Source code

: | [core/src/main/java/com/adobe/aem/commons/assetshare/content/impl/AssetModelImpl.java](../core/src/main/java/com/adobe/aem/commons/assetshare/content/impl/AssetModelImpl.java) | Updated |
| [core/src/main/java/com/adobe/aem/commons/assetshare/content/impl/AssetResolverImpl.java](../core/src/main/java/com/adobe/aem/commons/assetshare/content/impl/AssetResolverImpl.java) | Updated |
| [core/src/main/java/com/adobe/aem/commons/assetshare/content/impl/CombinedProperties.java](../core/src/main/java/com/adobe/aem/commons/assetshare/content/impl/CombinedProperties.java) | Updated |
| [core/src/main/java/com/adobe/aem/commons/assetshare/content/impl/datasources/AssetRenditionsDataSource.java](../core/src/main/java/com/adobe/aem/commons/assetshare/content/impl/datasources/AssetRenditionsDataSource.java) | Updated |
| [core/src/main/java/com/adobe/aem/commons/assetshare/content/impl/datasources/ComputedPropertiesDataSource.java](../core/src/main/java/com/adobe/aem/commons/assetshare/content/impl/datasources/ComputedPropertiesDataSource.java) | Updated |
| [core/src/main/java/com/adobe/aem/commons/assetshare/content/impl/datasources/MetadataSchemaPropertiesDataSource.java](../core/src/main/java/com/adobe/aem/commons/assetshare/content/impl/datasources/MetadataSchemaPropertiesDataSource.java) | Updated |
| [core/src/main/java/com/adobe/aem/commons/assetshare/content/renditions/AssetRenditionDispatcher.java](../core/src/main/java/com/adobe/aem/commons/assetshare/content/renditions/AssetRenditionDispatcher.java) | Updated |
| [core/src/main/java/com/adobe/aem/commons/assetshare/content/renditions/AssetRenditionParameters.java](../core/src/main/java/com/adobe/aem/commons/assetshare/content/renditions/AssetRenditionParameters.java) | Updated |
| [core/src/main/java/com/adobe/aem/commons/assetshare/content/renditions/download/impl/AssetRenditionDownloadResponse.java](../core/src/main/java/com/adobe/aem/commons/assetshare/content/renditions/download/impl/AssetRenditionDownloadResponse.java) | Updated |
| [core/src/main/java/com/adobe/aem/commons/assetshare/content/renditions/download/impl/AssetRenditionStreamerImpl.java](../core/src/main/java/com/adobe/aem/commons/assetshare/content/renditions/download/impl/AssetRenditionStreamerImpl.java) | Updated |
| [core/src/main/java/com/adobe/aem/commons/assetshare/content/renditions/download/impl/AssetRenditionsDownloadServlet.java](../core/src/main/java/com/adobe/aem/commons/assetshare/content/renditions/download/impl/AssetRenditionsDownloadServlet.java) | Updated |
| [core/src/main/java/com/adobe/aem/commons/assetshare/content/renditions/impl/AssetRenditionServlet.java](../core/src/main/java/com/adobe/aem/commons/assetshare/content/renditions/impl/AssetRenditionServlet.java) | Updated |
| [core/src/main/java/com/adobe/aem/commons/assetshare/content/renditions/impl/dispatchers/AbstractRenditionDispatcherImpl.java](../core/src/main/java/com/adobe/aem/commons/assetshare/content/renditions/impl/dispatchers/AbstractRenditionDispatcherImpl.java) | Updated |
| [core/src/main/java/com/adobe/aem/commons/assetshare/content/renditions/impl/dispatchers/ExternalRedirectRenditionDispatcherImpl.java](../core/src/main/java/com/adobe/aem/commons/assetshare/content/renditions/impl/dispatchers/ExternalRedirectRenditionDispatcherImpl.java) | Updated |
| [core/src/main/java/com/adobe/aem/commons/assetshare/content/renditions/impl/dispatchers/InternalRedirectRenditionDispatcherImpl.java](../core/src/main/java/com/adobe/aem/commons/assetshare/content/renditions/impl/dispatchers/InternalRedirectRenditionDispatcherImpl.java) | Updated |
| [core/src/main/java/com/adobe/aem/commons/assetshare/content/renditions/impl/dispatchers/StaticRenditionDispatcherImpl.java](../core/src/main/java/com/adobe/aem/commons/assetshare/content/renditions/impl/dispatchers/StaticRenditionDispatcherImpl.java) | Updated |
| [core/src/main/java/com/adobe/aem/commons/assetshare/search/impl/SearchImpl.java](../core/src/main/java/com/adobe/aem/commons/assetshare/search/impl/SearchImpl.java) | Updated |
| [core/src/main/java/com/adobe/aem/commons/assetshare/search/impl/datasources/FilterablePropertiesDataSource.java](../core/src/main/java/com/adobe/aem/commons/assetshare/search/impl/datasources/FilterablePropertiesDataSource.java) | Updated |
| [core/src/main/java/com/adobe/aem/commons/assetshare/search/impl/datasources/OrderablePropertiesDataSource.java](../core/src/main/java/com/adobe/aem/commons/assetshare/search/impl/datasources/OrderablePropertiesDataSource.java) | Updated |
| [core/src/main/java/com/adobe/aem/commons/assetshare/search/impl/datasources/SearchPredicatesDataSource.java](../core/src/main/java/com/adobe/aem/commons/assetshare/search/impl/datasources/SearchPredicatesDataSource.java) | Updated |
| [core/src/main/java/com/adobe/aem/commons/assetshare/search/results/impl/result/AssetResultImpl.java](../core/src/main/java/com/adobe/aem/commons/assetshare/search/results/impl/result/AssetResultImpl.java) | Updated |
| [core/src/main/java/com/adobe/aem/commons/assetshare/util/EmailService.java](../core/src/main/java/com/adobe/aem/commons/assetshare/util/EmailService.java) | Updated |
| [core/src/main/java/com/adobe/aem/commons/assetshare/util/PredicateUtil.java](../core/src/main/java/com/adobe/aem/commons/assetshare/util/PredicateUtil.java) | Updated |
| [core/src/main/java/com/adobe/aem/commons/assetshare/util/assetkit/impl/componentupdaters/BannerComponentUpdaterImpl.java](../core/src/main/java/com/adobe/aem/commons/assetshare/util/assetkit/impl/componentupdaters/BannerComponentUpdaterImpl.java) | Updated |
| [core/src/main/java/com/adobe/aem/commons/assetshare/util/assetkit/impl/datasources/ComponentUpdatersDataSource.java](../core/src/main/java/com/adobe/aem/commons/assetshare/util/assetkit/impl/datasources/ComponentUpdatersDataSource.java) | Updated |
++++++++++
Each line of the listing must be output once more, exactly as shown above.

WRITTEN RESPONSE:
Source code

: | [core/src/main/java/com/adobe/aem/commons/assetshare/content/impl/AssetModelImpl.java](../core/src/main/java/com/adobe/aem/commons/assetshare/content/impl/AssetModelImpl.java) | Updated |
| [core/src/main/java/com/adobe/aem/commons/assetshare/content/impl/AssetResolverImpl.java](../core/src/main/java/com/adobe/aem/commons/assetshare/content/impl/AssetResolverImpl.java) | Updated |
| [core/src/main/java/com/adobe/aem/commons/assetshare/content/impl/CombinedProperties.java](../core/src/main/java/com/adobe/aem/commons/assetshare/content/impl/CombinedProperties.java) | Updated |
| [core/src/main/java/com/adobe/aem/commons/assetshare/content/impl/datasources/AssetRenditionsDataSource.java](../core/src/main/java/com/adobe/aem/commons/assetshare/content/impl/datasources/AssetRenditionsDataSource.java) | Updated |
| [core/src/main/java/com/adobe/aem/commons/assetshare/content/impl/datasources/ComputedPropertiesDataSource.java](../core/src/main/java/com/adobe/aem/commons/assetshare/content/impl/datasources/ComputedPropertiesDataSource.java) | Updated |
| [core/src/main/java/com/adobe/aem/commons/assetshare/content/impl/datasources/MetadataSchemaPropertiesDataSource.java](../core/src/main/java/com/adobe/aem/commons/assetshare/content/impl/datasources/MetadataSchemaPropertiesDataSource.java) | Updated |
| [core/src/main/java/com/adobe/aem/commons/assetshare/content/renditions/AssetRenditionDispatcher.java](../core/src/main/java/com/adobe/aem/commons/assetshare/content/renditions/AssetRenditionDispatcher.java) | Updated |
| [core/src/main/java/com/adobe/aem/commons/assetshare/content/renditions/AssetRenditionParameters.java](../core/src/main/java/com/adobe/aem/commons/assetshare/content/renditions/AssetRenditionParameters.java) | Updated |
| [core/src/main/java/com/adobe/aem/commons/assetshare/content/renditions/download/impl/AssetRenditionDownloadResponse.java](../core/src/main/java/com/adobe/aem/commons/assetshare/content/renditions/download/impl/AssetRenditionDownloadResponse.java) | Updated |
| [core/src/main/java/com/adobe/aem/commons/assetshare/content/renditions/download/impl/AssetRenditionStreamerImpl.java](../core/src/main/java/com/adobe/aem/commons/assetshare/content/renditions/download/impl/AssetRenditionStreamerImpl.java) | Updated |
| [core/src/main/java/com/adobe/aem/commons/assetshare/content/renditions/download/impl/AssetRenditionsDownloadServlet.java](../core/src/main/java/com/adobe/aem/commons/assetshare/content/renditions/download/impl/AssetRenditionsDownloadServlet.java) | Updated |
| [core/src/main/java/com/adobe/aem/commons/assetshare/content/renditions/impl/AssetRenditionServlet.java](../core/src/main/java/com/adobe/aem/commons/assetshare/content/renditions/impl/AssetRenditionServlet.java) | Updated |
| [core/src/main/java/com/adobe/aem/commons/assetshare/content/renditions/impl/dispatchers/AbstractRenditionDispatcherImpl.java](../core/src/main/java/com/adobe/aem/commons/assetshare/content/renditions/impl/dispatchers/AbstractRenditionDispatcherImpl.java) | Updated |
| [core/src/main/java/com/adobe/aem/commons/assetshare/content/renditions/impl/dispatchers/ExternalRedirectRenditionDispatcherImpl.java](../core/src/main/java/com/adobe/aem/commons/assetshare/content/renditions/impl/dispatchers/ExternalRedirectRenditionDispatcherImpl.java) | Updated |
| [core/src/main/java/com/adobe/aem/commons/assetshare/content/renditions/impl/dispatchers/InternalRedirectRenditionDispatcherImpl.java](../core/src/main/java/com/adobe/aem/commons/assetshare/content/renditions/impl/dispatchers/InternalRedirectRenditionDispatcherImpl.java) | Updated |
| [core/src/main/java/com/adobe/aem/commons/assetshare/content/renditions/impl/dispatchers/StaticRenditionDispatcherImpl.java](../core/src/main/java/com/adobe/aem/commons/assetshare/content/renditions/impl/dispatchers/StaticRenditionDispatcherImpl.java) | Updated |
| [core/src/main/java/com/adobe/aem/commons/assetshare/search/impl/SearchImpl.java](../core/src/main/java/com/adobe/aem/commons/assetshare/search/impl/SearchImpl.java) | Updated |
| [core/src/main/java/com/adobe/aem/commons/assetshare/search/impl/datasources/FilterablePropertiesDataSource.java](../core/src/main/java/com/adobe/aem/commons/assetshare/search/impl/datasources/FilterablePropertiesDataSource.java) | Updated |
| [core/src/main/java/com/adobe/aem/commons/assetshare/search/impl/datasources/OrderablePropertiesDataSource.java](../core/src/main/java/com/adobe/aem/commons/assetshare/search/impl/datasources/OrderablePropertiesDataSource.java) | Updated |
| [core/src/main/java/com/adobe/aem/commons/assetshare/search/impl/datasources/SearchPredicatesDataSource.java](../core/src/main/java/com/adobe/aem/commons/assetshare/search/impl/datasources/SearchPredicatesDataSource.java) | Updated |
| [core/src/main/java/com/adobe/aem/commons/assetshare/search/results/impl/result/AssetResultImpl.java](../core/src/main/java/com/adobe/aem/commons/assetshare/search/results/impl/result/AssetResultImpl.java) | Updated |
| [core/src/main/java/com/adobe/aem/commons/assetshare/util/EmailService.java](../core/src/main/java/com/adobe/aem/commons/assetshare/util/EmailService.java) | Updated |
| [core/src/main/java/com/adobe/aem/commons/assetshare/util/PredicateUtil.java](../core/src/main/java/com/adobe/aem/commons/assetshare/util/PredicateUtil.java) | Updated |
| [core/src/main/java/com/adobe/aem/commons/assetshare/util/assetkit/impl/componentupdaters/BannerComponentUpdaterImpl.java](../core/src/main/java/com/adobe/aem/commons/assetshare/util/assetkit/impl/componentupdaters/BannerComponentUpdaterImpl.java) | Updated |
| [core/src/main/java/com/adobe/aem/commons/assetshare/util/assetkit/impl/datasources/ComponentUpdatersDataSource.java](../core/src/main/java/com/adobe/aem/commons/assetshare/util/assetkit/impl/datasources/ComponentUpdatersDataSource.java) | Updated |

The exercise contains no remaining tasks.